Directions for this task :: Tally the lines of the listing below that contain the string "qUnion", with case counting, and reply with the number only.

Material for the task ::
•••••
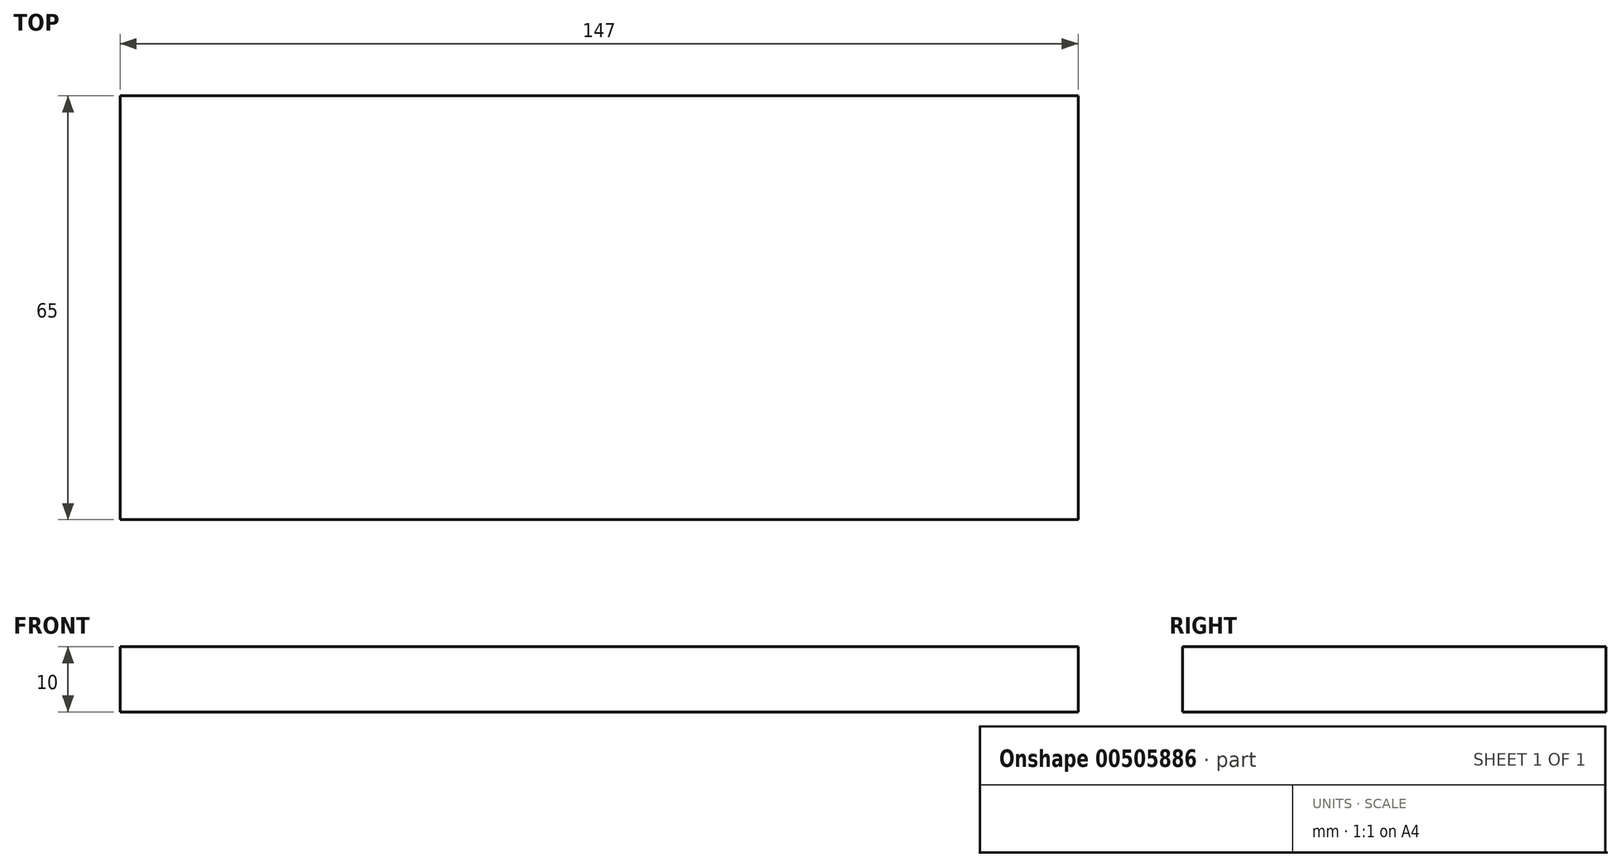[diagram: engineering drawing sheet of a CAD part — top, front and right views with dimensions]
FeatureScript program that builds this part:
annotation { "Feature Type Name" : "Feature", "Feature Type Description" : "" }
export const myFeature = defineFeature(function(context is Context, id is Id, definition is map)
    precondition{}
    {
        {
            var Q0;
            Q0=qCreatedBy(makeId("Top.planeOp"),FACE);
            var sketch = newSketch(context, id + "F0", { "sketchPlane" : qUnion([Q0])});
            skLineSegment(sketch, "E0.bottom", {"start": v(-73.5, 32.5) * mm, "end": v(73.5, 32.5) * mm});
            skLineSegment(sketch, "E0.top", {"start": v(-73.5, -32.5) * mm, "end": v(73.5, -32.5) * mm});
            skLineSegment(sketch, "E0.left", {"start": v(-73.5, 32.5) * mm, "end": v(-73.5, -32.5) * mm});
            skLineSegment(sketch, "E0.right", {"start": v(73.5, 32.5) * mm, "end": v(73.5, -32.5) * mm});
            skPoint(sketch, "E0.middle", {"position": v(0, 0) * mm});
            skSolve(sketch);
        }
        {
            var Q0;
            Q0=makeQuery(id+"F0.imprint","IMPRINT",FACE,{"disambiguationData":[TD([[makeQuery(id+"F0.imprint","IMPRINT",EDGE,{"derivedFrom":sQuery(id+"F0.wireOp",EDGE,"E0.bottom")}),-1.0]])]});
            extrude(context, id + "F1", {"entities" : qUnion([Q0]), "depth" : 10 * mm});
        }
    });
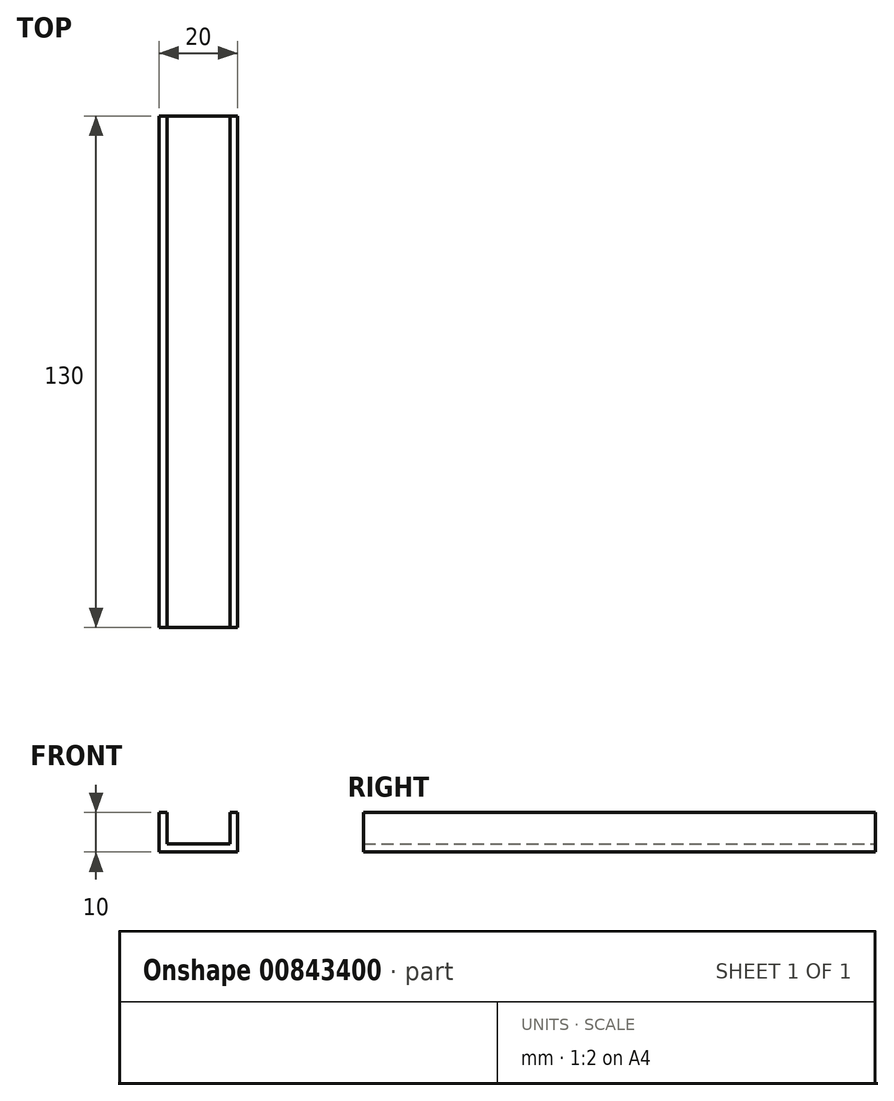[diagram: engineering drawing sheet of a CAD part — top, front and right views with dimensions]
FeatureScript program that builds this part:
annotation { "Feature Type Name" : "Feature", "Feature Type Description" : "" }
export const myFeature = defineFeature(function(context is Context, id is Id, definition is map)
    precondition{}
    {
        {
            var Q0;
            Q0=qCreatedBy(makeId("Front.planeOp"),FACE);
            var sketch = newSketch(context, id + "F0", { "sketchPlane" : qUnion([Q0])});
            skLineSegment(sketch, "E0.top", {"start": v(-6.1, -5.3) * mm, "end": v(13.9, -5.3) * mm});
            skLineSegment(sketch, "E0.left", {"start": v(-6.1, 4.7) * mm, "end": v(-6.1, -5.3) * mm});
            skLineSegment(sketch, "E0.right", {"start": v(13.9, 4.7) * mm, "end": v(13.9, -5.3) * mm});
            skPoint(sketch, "E1", {"position": v(13.9, -3.3) * mm});
            skPoint(sketch, "E2", {"position": v(-6.1, -3.3) * mm});
            skLineSegment(sketch, "E3", {"start": v(-4.1, 4.7) * mm, "end": v(-4.1, -5.3) * mm});
            skLineSegment(sketch, "E4", {"start": v(-6.1, -3.3) * mm, "end": v(13.9, -3.3) * mm});
            skLineSegment(sketch, "E5", {"start": v(11.9, 4.7) * mm, "end": v(11.9, -5.3) * mm});
            skPoint(sketch, "E6", {"position": v(-4.1, -3.3) * mm});
            skPoint(sketch, "E7", {"position": v(11.9, -3.3) * mm});
            skPoint(sketch, "E8", {"position": v(-4.1, 4.7) * mm});
            skPoint(sketch, "E9", {"position": v(11.9, 4.7) * mm});
            skPoint(sketch, "E10", {"position": v(13.9, 4.7) * mm});
            skPoint(sketch, "E11", {"position": v(-6.1, 4.7) * mm});
            skPoint(sketch, "E12", {"position": v(-6.1, -5.3) * mm});
            skPoint(sketch, "E13", {"position": v(-4.1, -5.3) * mm});
            skPoint(sketch, "E14", {"position": v(11.9, -5.3) * mm});
            skPoint(sketch, "E15", {"position": v(13.9, -5.3) * mm});
            skLineSegment(sketch, "E16", {"start": v(-6.1, 4.7) * mm, "end": v(-4.1, 4.7) * mm});
            skLineSegment(sketch, "E17", {"start": v(11.9, 4.7) * mm, "end": v(13.9, 4.7) * mm});
            skSolve(sketch);
        }
        {
            var Q0;
            Q0=qSketchRegion(id+"F0",true);
            extrude(context, id + "F1", {"entities" : qUnion([Q0]), "depth" : 130 * mm, "offsetDistance" : 25 * mm});
        }
    });
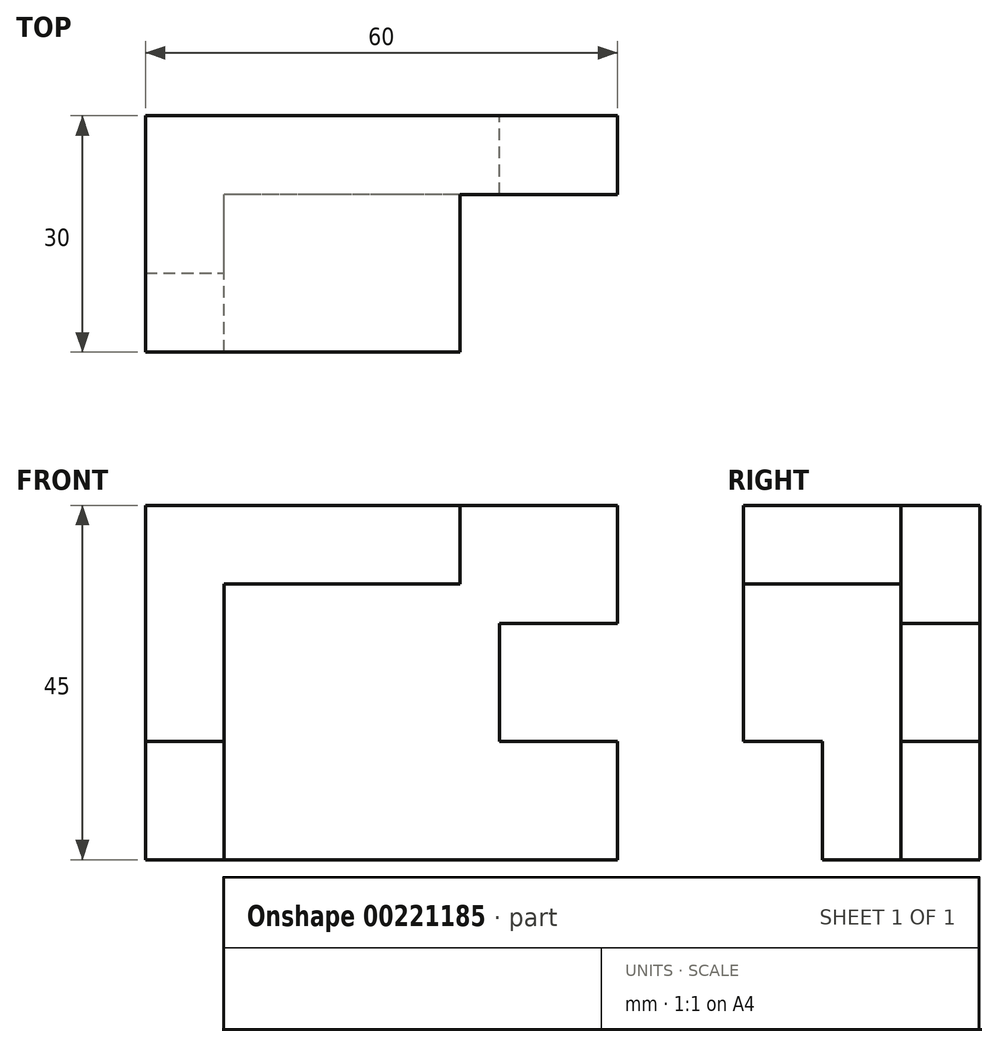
•••••
Exercise response :: 4